## [PAGE TEXT]

The 10th Parliament of Tanzania was the legislature of Tanzania following the 2010 general election of Members of Parliament (MPs) to the unicameral National Assembly.

Graphical representation
The National Assembly has a total of 357 seats. This includes the 239 directly contested parliamentary constituencies.

List of MPs elected in the general election

Changes
2011: Rostam Aziz (CCM, Igunga) resigned on 13 July 2011 citing his exit from "gutter politics" and his decision to 'concentrate on his business'. On 2 October 2011, Dalaly Kafumu (CCM) won the by-election by 50.45%.
2012: Jeremiah Sumari (CCM, Arumeru East) died on 19 January 2012. On 2 April 2012, Joshua Nassari (CHADEMA) won the by-election by 54.92%.

## [DATASET EXCERPT]
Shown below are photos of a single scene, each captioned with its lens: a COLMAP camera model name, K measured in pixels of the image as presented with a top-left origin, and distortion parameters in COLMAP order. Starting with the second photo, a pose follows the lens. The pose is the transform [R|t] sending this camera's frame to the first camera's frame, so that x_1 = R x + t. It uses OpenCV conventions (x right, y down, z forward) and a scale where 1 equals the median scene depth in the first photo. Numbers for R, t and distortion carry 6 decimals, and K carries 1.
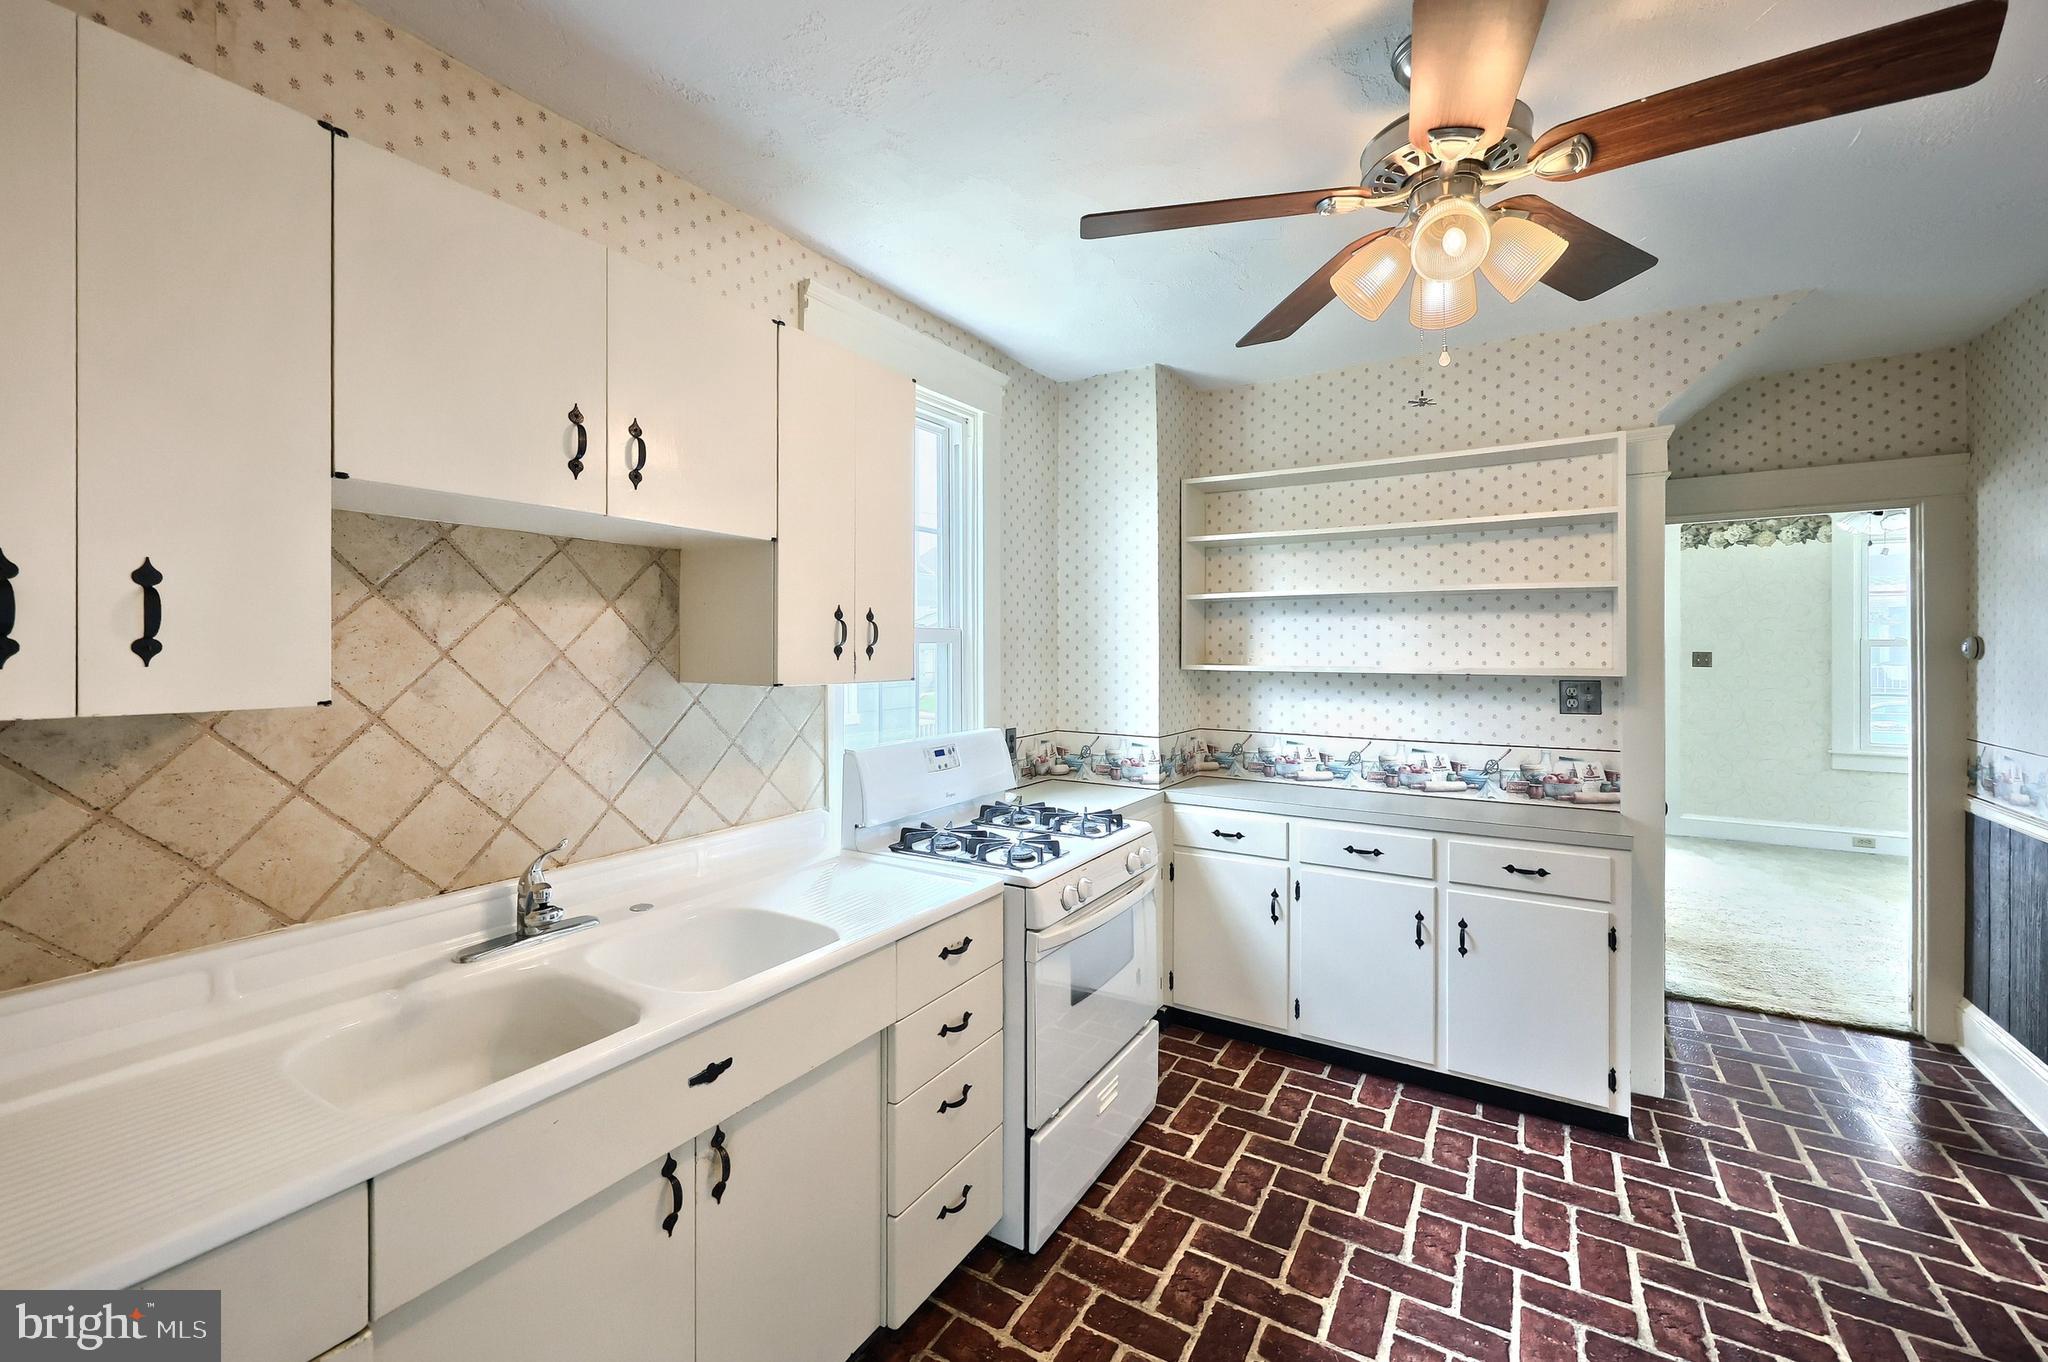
lens RADIAL K [[830.5, 0, 1021.5], [0, 830.5, 659.2], [0, 0, 1]] dist [-0.000329, -0.000130]
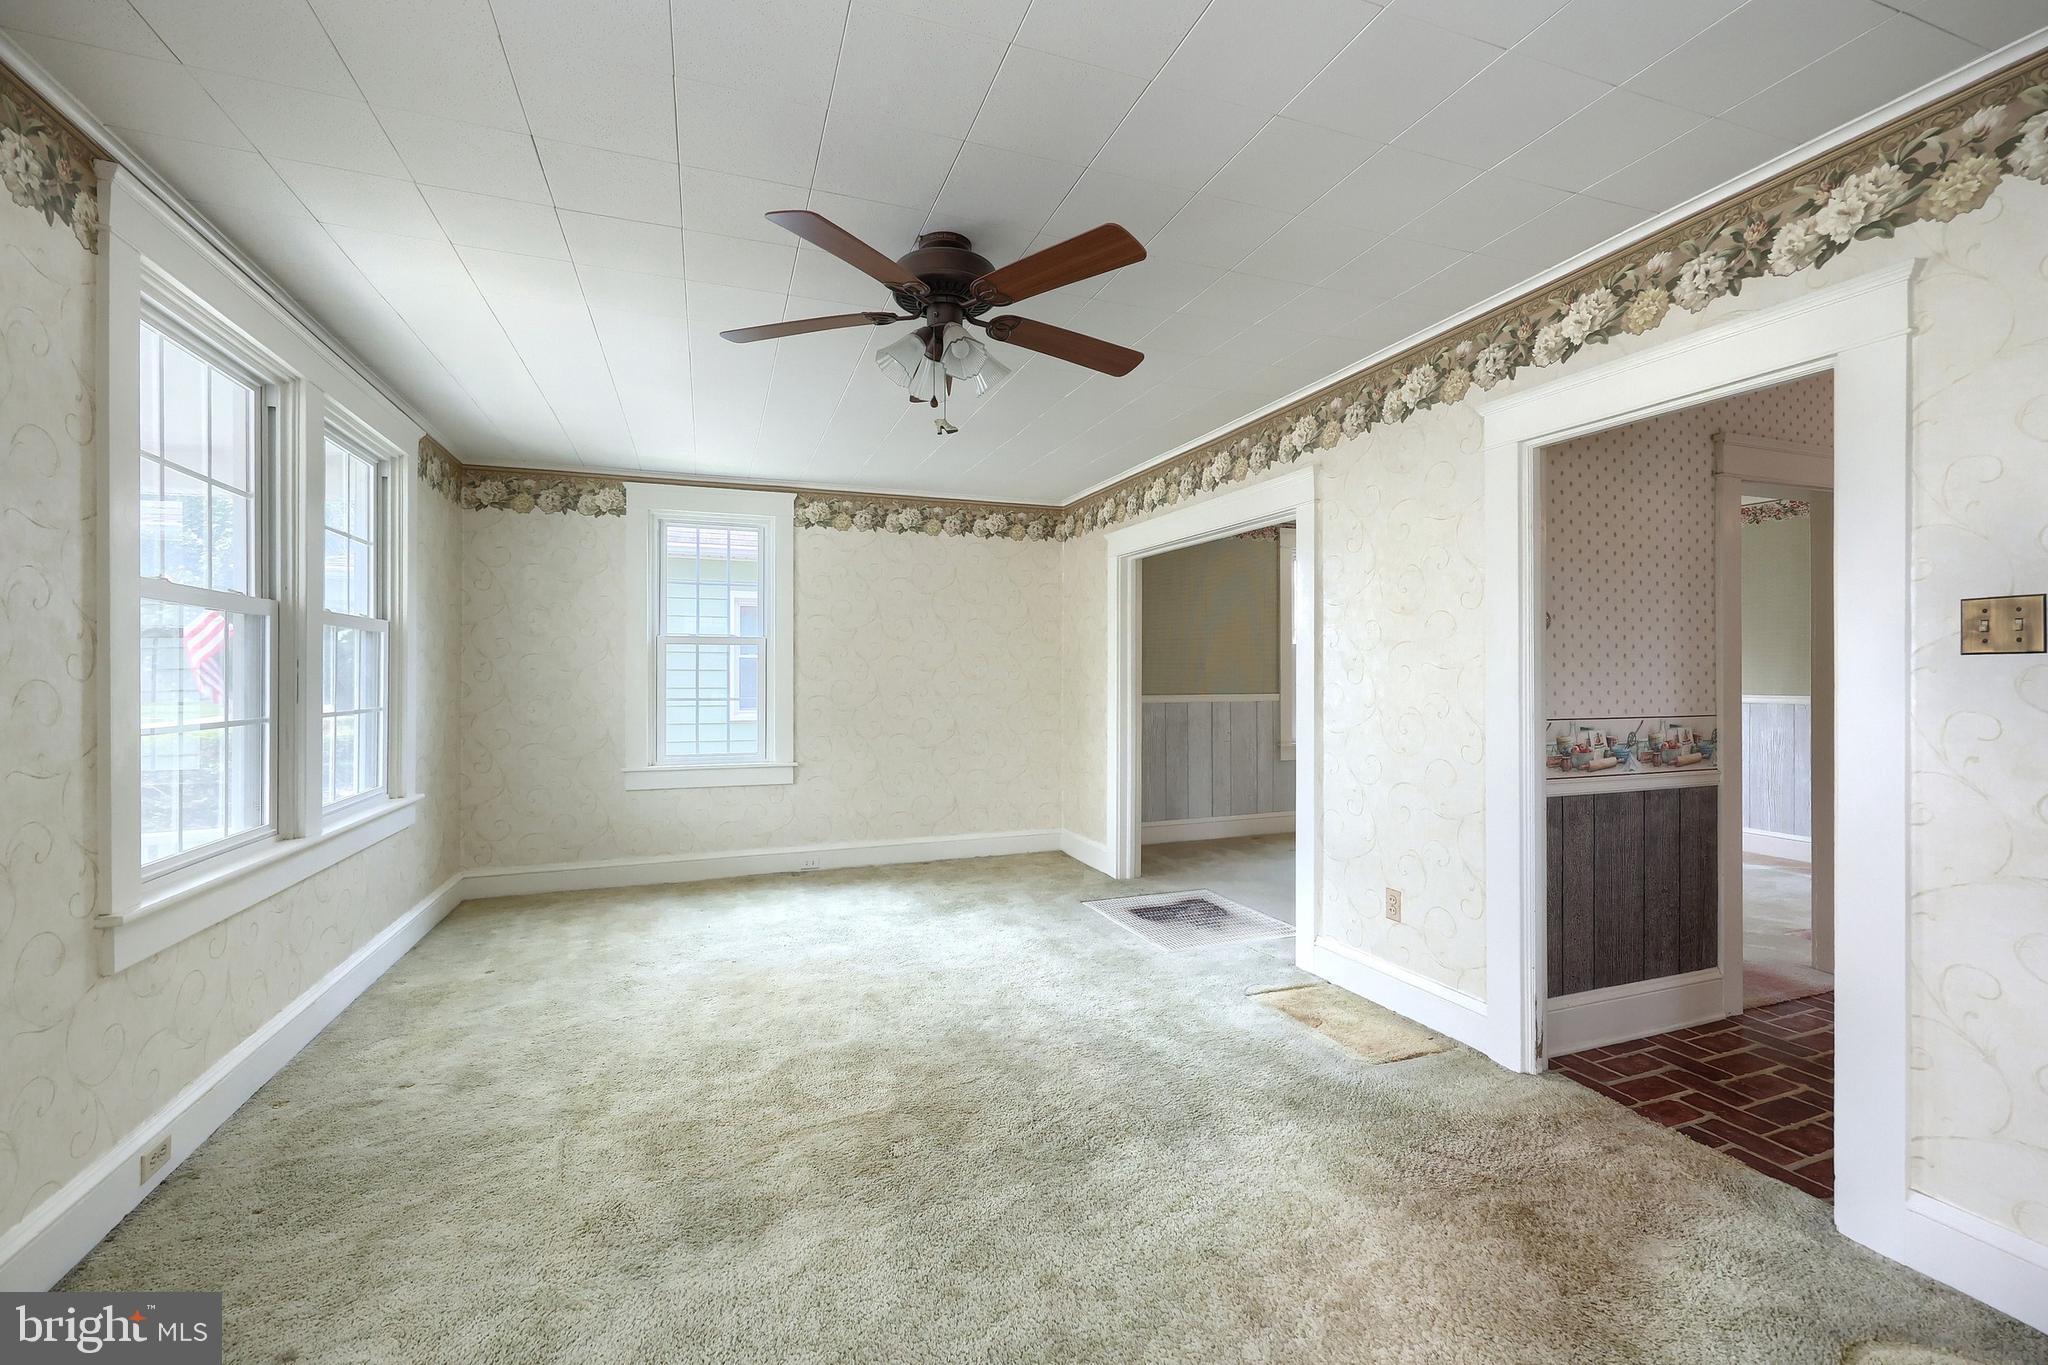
lens RADIAL K [[830.5, 0, 1017.8], [0, 830.5, 675.4], [0, 0, 1]] dist [-0.000329, -0.000130]
pose [[0.617132, -0.004476, 0.786847, -0.470008], [0.006379, 0.999979, 0.000685, 0.029239], [-0.786834, 0.004596, 0.617148, 0.632728]]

## [ASSIGNMENT 1]
Using the account of the 10th Parliament of Tanzania, decide whether each statement agrees with it: (a) The National Assembly has 357 seats in total. (b) Rostam Aziz left his seat because he died in 2011. (c) Joshua Nassari won the by-election for CHADEMA.
## [ASSIGNMENT 2]
According to the account of the 10th Parliament of Tanzania, who won the by-election held on 2 October 2011?
## [ASSIGNMENT 3]
Extend the account of the 10th Parliament of Tanzania, beginning after its final sentence about Jeremiah Sumari and Joshua Nassari.

## [TASK OUTPUT 1]
(a) Yes: "The National Assembly has a total of 357 seats."
(b) No: "Rostam Aziz (CCM, Igunga) resigned on 13 July 2011"
(c) Yes: "On 2 April 2012, Joshua Nassari (CHADEMA) won the by-election by 54.92%."

## [TASK OUTPUT 2]
Dalaly Kafumu of CCM won it with 50.45%.

## [TASK OUTPUT 3]
2013: Salim Khamis (CUF, Chambani) died on 28 March 2013. On 16 June 2013, Yussuf Salim Hussein (CUF) won the by-election by a landslide (83.6%)
2014: William Mgimwa (CCM, Kalenga) died on 1 January 2014 whilst undergoing treatment in South Africa. A by-election took place on 16 March 2014 and his son Godfrey Mgimwa (CCM) won by a landslide (79.27%).
2014: Saidi Bwanamdogo (CCM, Chalinze) died on 22 January 2014. A by-election took place on 6 April 2014 and Ridhiwani Kikwete (CCM) won by a landslide (86.44%).
2015: John Komba (CCM, Mbinga West) died on 28 February 2015. Prime Minister Mizengo Pinda said that no by-election will be held as per the 1985 Elections Act; due to the short time left before the next election.
2015: Zitto Kabwe (Chadema, Kigoma North) was expelled from his party, thus, ending his tenure.
2015: Eugen Mwaiposa (CCM, Ukonga) died on 2 June 2015.
2015: Donald Max (CCM, Geita) died on 23 June 2015.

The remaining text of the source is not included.